Der junge Maschinenschlosser ärgert sich, weil er Urlaub hat und ausschlafen
will. Als er aber vom Küchenfenster aus die Transparente der Arbeiter sieht,
folgt er neugierig den vorbeiziehenden Menschen. „Je näher wir zum Haus der
Ministerien kamen, desto radikaler waren unsere Forderungen.“ Durch die
Wilhelmstraße zieht er zum Potsdamer Platz. Der Junge ist berauscht vom
Augenblick, gefangen in der Dynamik der marschierenden Menschen. Ihm wird
warm, er schwitzt, er stimmt ein in den Chor der Protestrufe, schreit „Hängt
Ulbricht auf!“ und „Weg mit der Regierung!“ Endlich kann der junge Mann aus
dem Berliner Westen gegen das Unrechtsregime auf die Straße gehen und sein
Mitgefühl zeigen für die Menschen im Osten der Stadt, den die Machthaber
auch den „demokratischen Sektor“ nennen. „Denen ging es doch so dreckig.“
An einer Straßenecke traut er sich, zwei DDR-Fahnen von einem Mast zu reißen
und sie anzuzünden. „Die haben mich einfach angelächelt.“
An diesem Morgen ist auch der 16-jährige Schlosserhelfer Gerhard F. auf den
Straßen Berlins unterwegs. Wie Herbert P. schaut er gebannt am Potsdamer
Platz auf einen brennenden Lebensmittelladen. Schon am Vorabend hört er von
der Demonstration, sitzt mit Freunden auf einer alten Holzbank an der
Prenzlauer Allee unter einer großen Kastanie. Die Jungen erzählen sich
Witze, reißen Zoten, als ein grauer Kleintransporter durch die Straße in
Ost-Berlin rollt. Auf dem Dach sind zwei Lautsprecher montiert:
„Generalstreik“. Die Jungen wissen nicht, was das bedeutet. Trotzdem
schlüpft Gerhard F. am nächsten Morgen in seine braunen Schuhe, in eine
dunkelgrüne Lederhose und einen blauen Nicki. Er gibt seiner Mutter schnell
noch einen Kuss und tritt vor die Tür der kleinen Wohnung am Prenzlauer
Berg. Über den Lustgarten kommt er zum Potsdamer Platz. Weil Gerhard F. seit
wenigen Tagen Arbeit sucht, kann der Junge den 17. Juni auf der Straße
verbringen.
„Da sind Steine geflogen“, erinnert sich Herbert P.. „Aber ich war lediglich
dabei, habe keine große Rolle gespielt, kam ja aus dem Westen.“ Herbert P.

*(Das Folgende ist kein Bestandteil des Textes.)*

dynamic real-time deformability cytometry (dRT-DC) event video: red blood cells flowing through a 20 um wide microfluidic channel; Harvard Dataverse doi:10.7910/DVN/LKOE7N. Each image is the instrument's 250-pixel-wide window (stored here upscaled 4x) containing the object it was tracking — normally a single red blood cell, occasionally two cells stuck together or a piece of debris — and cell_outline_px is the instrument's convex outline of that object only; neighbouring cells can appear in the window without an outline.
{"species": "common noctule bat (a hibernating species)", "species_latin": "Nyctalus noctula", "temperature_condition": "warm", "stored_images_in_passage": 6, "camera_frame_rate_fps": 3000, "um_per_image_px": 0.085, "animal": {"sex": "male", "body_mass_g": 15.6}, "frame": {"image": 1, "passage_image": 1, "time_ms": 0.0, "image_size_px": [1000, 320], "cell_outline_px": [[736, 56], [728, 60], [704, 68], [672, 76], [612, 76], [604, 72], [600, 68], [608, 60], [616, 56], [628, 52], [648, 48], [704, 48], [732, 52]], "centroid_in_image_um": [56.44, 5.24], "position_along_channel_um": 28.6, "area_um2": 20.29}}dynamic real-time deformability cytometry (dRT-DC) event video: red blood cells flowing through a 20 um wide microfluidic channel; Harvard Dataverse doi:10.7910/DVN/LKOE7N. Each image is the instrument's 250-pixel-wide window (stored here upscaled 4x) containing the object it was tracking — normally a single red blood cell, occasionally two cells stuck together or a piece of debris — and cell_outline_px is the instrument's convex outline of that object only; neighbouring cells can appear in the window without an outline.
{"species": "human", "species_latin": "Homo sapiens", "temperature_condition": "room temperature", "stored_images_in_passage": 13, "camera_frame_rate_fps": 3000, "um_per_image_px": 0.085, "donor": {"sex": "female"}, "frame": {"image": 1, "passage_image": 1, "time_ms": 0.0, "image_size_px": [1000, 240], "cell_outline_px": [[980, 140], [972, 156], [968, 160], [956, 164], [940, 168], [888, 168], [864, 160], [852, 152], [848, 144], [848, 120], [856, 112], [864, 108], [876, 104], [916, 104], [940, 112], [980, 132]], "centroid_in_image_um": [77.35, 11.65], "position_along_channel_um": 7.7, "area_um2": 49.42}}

mag keine Details nennen. „Die anderen Arbeiter waren nicht friedlich. Klar,
dass auch ich dann dabei war. Steine haben aber andere geworfen.“
Die Lage spitzt sich zu, von den Laderäumen grauer Kleintransporter aus
schießen sowjetische Soldaten über die Köpfe der Demonstranten. Die Kugeln
schlagen in Häuserfassaden ein. „Mir spritzte der Mörtel ins Gesicht“, sagt
Gerhard F. Er ist neugierig und versteht die Parolen nicht, die alle
grölen. Er sieht, wie aufgebrachte Arbeiter auf SED-Funktionäre zustürmen,
sie aus ihren schwarzen Autos zerren und in die Spree werfen. Plötzlich
fahren Panzer auf. „Als ich nach Hause wollte, kamen mir zwölf entgegen.“
Der junge Schlosserhelfer läuft durch das Brandenburger Tor, hat Angst vor
den ratternden Ungetümen. Er versteckt sich in einer Ruine am Lustgarten,
kriecht durch Geröll und Schutt in die Kellerräume. Vom Fenster aus sieht er
die sowjetischen Panzer vorbeifahren. Mit Steinen verdeckt er sein Guckloch,
bleibt unentdeckt. Nach zwei Stunden verlässt er sein Versteck, macht sich
auf den Heimweg. An der Prenzlauer Straße trifft er einen großen Mann im
Ledermantel. An diesem Abend kommt Gerhard F. nicht nach Hause.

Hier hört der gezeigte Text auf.